Hai meditato su quando sarà il tuo ritiro?

«Non siamo onnipotenti, dobbiamo passare delle giornate allenandoci per portare a casa un risultato soddisfacente. Se per arrivare 20° hai dato il massimo, sei soddisfatto. Nel 2020 sarò in Giappone e dovrei portare a casa una medaglia. Fino a quando mi diverto e riesco ad allenarmi vado avanti».

Lo Zanardi pubblico è sempre sorridente. E quello in famiglia? «Anche io ho giornate storte. A volte mi arrabbio per delle sciocchezze; in altri momenti mi passa sopra un camione e mi viene da ridere».

Quali insegnamenti vuoi lasciare a tuo figlio?

«È più difficile lasciare un buon consiglio che affrontare una rampa di scale. In mio padre ho generato grande frustrazione quando cercava di insegnarmi qualche cosa, convinto, almeno in quell'ambito, di possedere la verità per l'esperienza acquisita. E io facevo spallucce e a volte il contrario.
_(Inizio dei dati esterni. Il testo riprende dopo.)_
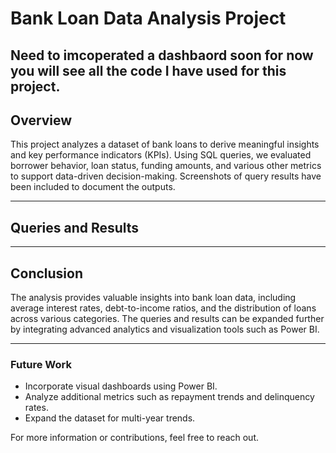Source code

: 
# Bank Loan Data Analysis Project

## Need to imcoperated a dashbaord soon for now you will see all the code I have used for this project.


## Overview

This project analyzes a dataset of bank loans to derive meaningful insights and key performance indicators (KPIs). Using SQL queries, we evaluated borrower behavior, loan status, funding amounts, and various other metrics to support data-driven decision-making. Screenshots of query results have been included to document the outputs.

---

## Queries and Results


---

## Conclusion

The analysis provides valuable insights into bank loan data, including average interest rates, debt-to-income ratios, and the distribution of loans across various categories. The queries and results can be expanded further by integrating advanced analytics and visualization tools such as Power BI.

---

### Future Work
- Incorporate visual dashboards using Power BI.
- Analyze additional metrics such as repayment trends and delinquency rates.
- Expand the dataset for multi-year trends.

For more information or contributions, feel free to reach out.
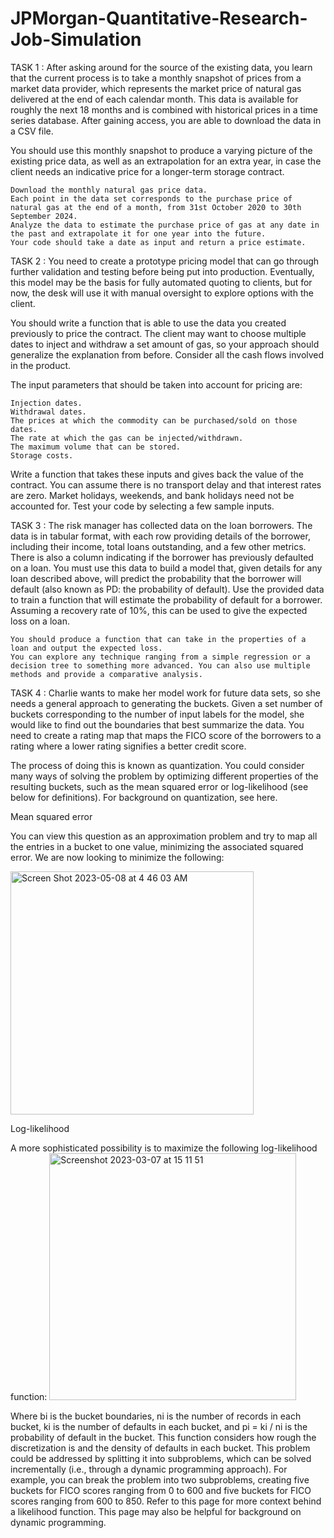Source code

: # JPMorgan-Quantitative-Research-Job-Simulation

TASK 1 : After asking around for the source of the existing data, you learn that the current process is to take a monthly snapshot of prices from a market data provider, which represents the market price of natural gas delivered at the end of each calendar month. This data is available for roughly the next 18 months and is combined with historical prices in a time series database. After gaining access, you are able to download the data in a CSV file.

You should use this monthly snapshot to produce a varying picture of the existing price data, as well as an extrapolation for an extra year, in case the client needs an indicative price for a longer-term storage contract.

    Download the monthly natural gas price data.
    Each point in the data set corresponds to the purchase price of natural gas at the end of a month, from 31st October 2020 to 30th September 2024.
    Analyze the data to estimate the purchase price of gas at any date in the past and extrapolate it for one year into the future. 
    Your code should take a date as input and return a price estimate.

TASK 2 : You need to create a prototype pricing model that can go through further validation and testing before being put into production. Eventually, this model may be the basis for fully automated quoting to clients, but for now, the desk will use it with manual oversight to explore options with the client. 

You should write a function that is able to use the data you created previously to price the contract. The client may want to choose multiple dates to inject and withdraw a set amount of gas, so your approach should generalize the explanation from before. Consider all the cash flows involved in the product.

The input parameters that should be taken into account for pricing are:

    Injection dates. 
    Withdrawal dates.
    The prices at which the commodity can be purchased/sold on those dates.
    The rate at which the gas can be injected/withdrawn.
    The maximum volume that can be stored.
    Storage costs.

Write a function that takes these inputs and gives back the value of the contract. You can assume there is no transport delay and that interest rates are zero. Market holidays, weekends, and bank holidays need not be accounted for. Test your code by selecting a few sample inputs.

TASK 3 : The risk manager has collected data on the loan borrowers. The data is in tabular format, with each row providing details of the borrower, including their income, total loans outstanding, and a few other metrics. There is also a column indicating if the borrower has previously defaulted on a loan. You must use this data to build a model that, given details for any loan described above, will predict the probability that the borrower will default (also known as PD: the probability of default). Use the provided data to train a function that will estimate the probability of default for a borrower. Assuming a recovery rate of 10%, this can be used to give the expected loss on a loan.

    You should produce a function that can take in the properties of a loan and output the expected loss.
    You can explore any technique ranging from a simple regression or a decision tree to something more advanced. You can also use multiple methods and provide a comparative analysis.

TASK 4 : Charlie wants to make her model work for future data sets, so she needs a general approach to generating the buckets. Given a set number of buckets corresponding to the number of input labels for the model, she would like to find out the boundaries that best summarize the data. You need to create a rating map that maps the FICO score of the borrowers to a rating where a lower rating signifies a better credit score.

The process of doing this is known as quantization. You could consider many ways of solving the problem by optimizing different properties of the resulting buckets, such as the mean squared error or log-likelihood (see below for definitions). For background on quantization, see here.

Mean squared error

You can view this question as an approximation problem and try to map all the entries in a bucket to one value, minimizing the associated squared error. We are now looking to minimize the following:

<img width="389" alt="Screen Shot 2023-05-08 at 4 46 03 AM" src="https://github.com/user-attachments/assets/e73d18f8-09f8-465f-b096-e53daf734625" />

Log-likelihood

A more sophisticated possibility is to maximize the following log-likelihood function:
<img width="395" alt="Screenshot 2023-03-07 at 15 11 51" src="https://github.com/user-attachments/assets/4ac5eed8-01dd-431e-9882-b84d984bef19" />

Where bi is the bucket boundaries, ni is the number of records in each bucket, ki is the number of defaults in each bucket, and pi = ki / ni is the probability of default in the bucket. This function considers how rough the discretization is and the density of defaults in each bucket. This problem could be addressed by splitting it into subproblems, which can be solved incrementally (i.e., through a dynamic programming approach). For example, you can break the problem into two subproblems, creating five buckets for FICO scores ranging from 0 to 600 and five buckets for FICO scores ranging from 600 to 850. Refer to this page for more context behind a likelihood function. This page may also be helpful for background on dynamic programming.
Adesso, quando mi trovo da solo nel capanno degli attrezzi, mi viene la pelle d'oca: vedo le sue mani mentre prendo quegli attrezzi e faccio le cose come me le aveva spiegate e come le faceva lui. Come c'è riuscito lui con me, spero di fare altrettanto».

Come è possibile aiutare le persone con disabilità?

«Devono iniziare loro, da dentro. A volte mi fermano e mi dicono: Manda un messaggio a mio cugino, aiutalo a tirarsi su. Lo faccio sempre con piacere, ma quella forza non posso essere io a darla, deve arrivare da dentro.

Devono sentirsi il fuoco per ripartire».